======== EXTRACTED TEXT ========
Undergraduate students in Yale College can apply under a competitive admission to be considered for the Global Affairs major, where around 60 students per class are selected. The major provides an interdisciplinary curriculum to supply students with social science research tools to solve global issues. A requirement of the major is the Capstone Course, undertaken in the fall of senior year, in which students complete a project on behalf of a real client, under supervision of a faculty member; this replaces the traditional senior thesis completed by other Yale seniors.

Graduate students can apply for a Master's in Global Affairs, where around 25 - 30 students are selected. Each student undertakes their own individualized course selection, allowing them to study from Yale faculty in all disciplines; in addition, students can also participate in seminars provided by Senior Fellows. The degree is different from those offered by most other similar institutions, in that it prepares students for a professional environment, rather than an academic one.

Created in 2013, the Master of Advanced Study in Global Affairs is a one-year program for mid-career professionals, which enrolls only a few students each year. The program is focused on those with at least seven years of professional experience in global affairs. The degree functions as a multi-disciplinary, rigorous academic program.

==Foundation and history==
In April 2009, Yale announced it had received a US$50 million gift to create the Jackson Institute for Global Affairs. In the fall of 2010, the university officially opened the institute in Rosenkranz Hall. The donation came from ex-pharmaceutical businessman and philanthropist John Jackson, a 1967 graduate of Yale College, and his wife, Susan. Jackson said he originally intended to become a diplomat when entering Yale, like his great-grandfather. Regarding the gift, Jackson stated, "We hope to inspire students to pursue careers in diplomacy and public service and to become globally engaged leaders in all walks of life." Yale President Richard Levin added, "The Jackson Institute will become a signature program, marking Yale's global aspirations. Its teaching programs will permeate the University, expanding the curriculum in international affairs so that students in all its schools are better prepared for global leadership and service."
========
# EXERCISE 1:
Rewrite the paragraph in the Yale global affairs text that begins "Created in 2013" as a short list that keeps its main facts.
# EXERCISE 2:
According to the Yale global affairs text, how large was the gift Yale announced in April 2009 to create the Jackson Institute?
# EXERCISE 3:
Reproduce the part of the Yale global affairs text from "Graduate students can" up to and including "rigorous academic program.".
======== ENTRIES SUPPLIED ========
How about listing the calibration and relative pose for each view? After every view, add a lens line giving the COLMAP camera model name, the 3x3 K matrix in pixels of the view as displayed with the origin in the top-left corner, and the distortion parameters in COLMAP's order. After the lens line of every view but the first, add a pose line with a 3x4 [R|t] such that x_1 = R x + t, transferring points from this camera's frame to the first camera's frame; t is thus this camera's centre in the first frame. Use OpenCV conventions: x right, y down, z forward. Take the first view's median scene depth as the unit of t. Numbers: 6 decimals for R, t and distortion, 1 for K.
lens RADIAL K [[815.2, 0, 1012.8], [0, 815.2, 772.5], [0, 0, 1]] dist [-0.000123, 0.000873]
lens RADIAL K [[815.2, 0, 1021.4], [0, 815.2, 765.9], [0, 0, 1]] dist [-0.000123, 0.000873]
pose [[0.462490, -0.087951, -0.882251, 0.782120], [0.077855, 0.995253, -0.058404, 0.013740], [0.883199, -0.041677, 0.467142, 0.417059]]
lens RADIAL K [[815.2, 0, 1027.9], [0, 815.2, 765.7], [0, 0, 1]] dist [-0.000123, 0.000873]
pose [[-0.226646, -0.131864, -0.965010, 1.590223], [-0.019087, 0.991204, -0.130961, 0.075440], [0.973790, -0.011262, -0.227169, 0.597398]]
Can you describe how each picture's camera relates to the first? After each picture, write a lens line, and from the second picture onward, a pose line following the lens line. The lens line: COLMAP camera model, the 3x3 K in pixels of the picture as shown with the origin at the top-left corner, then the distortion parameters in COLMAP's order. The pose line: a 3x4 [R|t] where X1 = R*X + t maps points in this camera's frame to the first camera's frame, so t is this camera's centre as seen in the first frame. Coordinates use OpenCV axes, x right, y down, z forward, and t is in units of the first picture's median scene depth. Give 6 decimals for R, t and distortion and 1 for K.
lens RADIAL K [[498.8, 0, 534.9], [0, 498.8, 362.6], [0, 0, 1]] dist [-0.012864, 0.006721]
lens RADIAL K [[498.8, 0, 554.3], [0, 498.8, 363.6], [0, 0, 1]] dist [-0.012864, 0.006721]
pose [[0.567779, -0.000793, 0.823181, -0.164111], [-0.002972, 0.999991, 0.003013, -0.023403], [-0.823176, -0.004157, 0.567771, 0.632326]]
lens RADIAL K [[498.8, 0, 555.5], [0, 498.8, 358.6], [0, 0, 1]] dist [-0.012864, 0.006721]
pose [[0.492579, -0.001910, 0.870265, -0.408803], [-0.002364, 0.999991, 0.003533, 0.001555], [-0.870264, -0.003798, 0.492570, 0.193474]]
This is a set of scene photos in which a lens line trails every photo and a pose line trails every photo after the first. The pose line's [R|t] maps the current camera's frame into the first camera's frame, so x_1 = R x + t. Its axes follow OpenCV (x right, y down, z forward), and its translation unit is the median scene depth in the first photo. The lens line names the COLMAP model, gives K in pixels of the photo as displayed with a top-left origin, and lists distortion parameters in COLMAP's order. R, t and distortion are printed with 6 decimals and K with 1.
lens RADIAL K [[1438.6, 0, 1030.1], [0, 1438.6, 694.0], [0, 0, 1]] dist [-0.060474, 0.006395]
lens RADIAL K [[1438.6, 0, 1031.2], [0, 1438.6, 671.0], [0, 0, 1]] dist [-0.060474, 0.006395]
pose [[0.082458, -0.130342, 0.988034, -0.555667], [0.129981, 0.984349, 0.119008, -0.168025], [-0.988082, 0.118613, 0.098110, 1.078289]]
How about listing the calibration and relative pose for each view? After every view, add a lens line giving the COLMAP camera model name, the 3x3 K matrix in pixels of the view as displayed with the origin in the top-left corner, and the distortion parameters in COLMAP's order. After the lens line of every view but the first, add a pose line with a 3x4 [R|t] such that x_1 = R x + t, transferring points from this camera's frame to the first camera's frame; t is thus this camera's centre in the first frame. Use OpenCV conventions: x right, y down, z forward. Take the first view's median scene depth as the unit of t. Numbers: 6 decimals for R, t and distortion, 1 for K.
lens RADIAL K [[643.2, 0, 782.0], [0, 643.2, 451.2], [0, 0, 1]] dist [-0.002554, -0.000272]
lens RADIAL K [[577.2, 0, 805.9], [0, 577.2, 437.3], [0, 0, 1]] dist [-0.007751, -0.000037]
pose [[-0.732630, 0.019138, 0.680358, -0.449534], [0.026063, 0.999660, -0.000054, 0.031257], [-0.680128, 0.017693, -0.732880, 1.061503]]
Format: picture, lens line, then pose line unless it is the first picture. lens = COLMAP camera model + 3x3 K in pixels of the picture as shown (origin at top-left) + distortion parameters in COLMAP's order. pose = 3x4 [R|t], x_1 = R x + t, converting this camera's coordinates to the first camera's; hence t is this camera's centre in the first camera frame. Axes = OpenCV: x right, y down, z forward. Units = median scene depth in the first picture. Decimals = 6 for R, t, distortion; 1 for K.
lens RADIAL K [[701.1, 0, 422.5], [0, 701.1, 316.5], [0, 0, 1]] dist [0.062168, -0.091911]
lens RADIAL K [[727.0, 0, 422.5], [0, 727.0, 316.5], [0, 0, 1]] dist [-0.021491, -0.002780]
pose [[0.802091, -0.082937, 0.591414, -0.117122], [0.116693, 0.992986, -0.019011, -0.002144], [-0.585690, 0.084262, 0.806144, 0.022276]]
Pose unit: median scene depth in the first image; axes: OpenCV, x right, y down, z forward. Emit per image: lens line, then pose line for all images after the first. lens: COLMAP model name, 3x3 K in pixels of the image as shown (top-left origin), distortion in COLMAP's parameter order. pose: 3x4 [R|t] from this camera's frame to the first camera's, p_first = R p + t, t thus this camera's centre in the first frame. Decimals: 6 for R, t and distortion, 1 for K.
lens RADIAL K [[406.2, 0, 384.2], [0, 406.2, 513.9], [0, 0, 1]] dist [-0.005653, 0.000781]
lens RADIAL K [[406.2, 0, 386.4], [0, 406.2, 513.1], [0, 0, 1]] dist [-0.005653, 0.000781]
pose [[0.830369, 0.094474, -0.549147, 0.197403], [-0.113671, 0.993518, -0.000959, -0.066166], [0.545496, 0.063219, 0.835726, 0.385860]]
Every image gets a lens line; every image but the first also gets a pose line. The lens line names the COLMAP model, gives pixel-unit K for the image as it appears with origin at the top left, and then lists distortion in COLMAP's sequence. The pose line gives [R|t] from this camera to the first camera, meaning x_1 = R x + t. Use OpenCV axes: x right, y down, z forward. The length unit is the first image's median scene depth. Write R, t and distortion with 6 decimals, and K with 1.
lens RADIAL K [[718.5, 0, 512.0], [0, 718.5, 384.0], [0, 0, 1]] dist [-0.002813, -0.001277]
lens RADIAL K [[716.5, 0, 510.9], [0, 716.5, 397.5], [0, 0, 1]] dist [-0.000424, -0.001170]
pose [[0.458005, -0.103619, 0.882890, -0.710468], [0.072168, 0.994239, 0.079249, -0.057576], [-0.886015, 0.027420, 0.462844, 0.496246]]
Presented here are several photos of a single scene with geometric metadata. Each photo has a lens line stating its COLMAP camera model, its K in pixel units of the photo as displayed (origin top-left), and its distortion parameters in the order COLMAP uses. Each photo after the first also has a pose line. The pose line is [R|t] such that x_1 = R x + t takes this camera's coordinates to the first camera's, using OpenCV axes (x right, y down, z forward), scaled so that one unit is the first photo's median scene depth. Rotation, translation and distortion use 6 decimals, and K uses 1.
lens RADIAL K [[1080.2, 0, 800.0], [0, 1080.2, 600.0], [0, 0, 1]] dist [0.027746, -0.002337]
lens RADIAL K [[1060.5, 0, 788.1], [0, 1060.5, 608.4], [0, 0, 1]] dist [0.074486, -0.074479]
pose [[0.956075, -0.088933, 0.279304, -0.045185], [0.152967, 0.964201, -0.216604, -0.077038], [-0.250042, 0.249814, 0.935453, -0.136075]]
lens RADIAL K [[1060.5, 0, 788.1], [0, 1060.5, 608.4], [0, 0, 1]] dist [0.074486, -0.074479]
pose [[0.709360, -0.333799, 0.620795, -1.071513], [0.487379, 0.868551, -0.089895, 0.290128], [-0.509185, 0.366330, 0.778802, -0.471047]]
========
# TASK RESPONSE 1:
- Created in 2013
- Master of Advanced Study in Global Affairs: a one-year program for mid-career professionals
- Enrolls only a few students each year
- Focused on those with at least seven years of professional experience in global affairs
- A multi-disciplinary, rigorous academic program

# TASK RESPONSE 2:
US$50 million.

# TASK RESPONSE 3:
Graduate students can apply for a Master's in Global Affairs, where around 25 - 30 students are selected. Each student undertakes their own individualized course selection, allowing them to study from Yale faculty in all disciplines; in addition, students can also participate in seminars provided by Senior Fellows. The degree is different from those offered by most other similar institutions, in that it prepares students for a professional environment, rather than an academic one.

Created in 2013, the Master of Advanced Study in Global Affairs is a one-year program for mid-career professionals, which enrolls only a few students each year. The program is focused on those with at least seven years of professional experience in global affairs. The degree functions as a multi-disciplinary, rigorous academic program.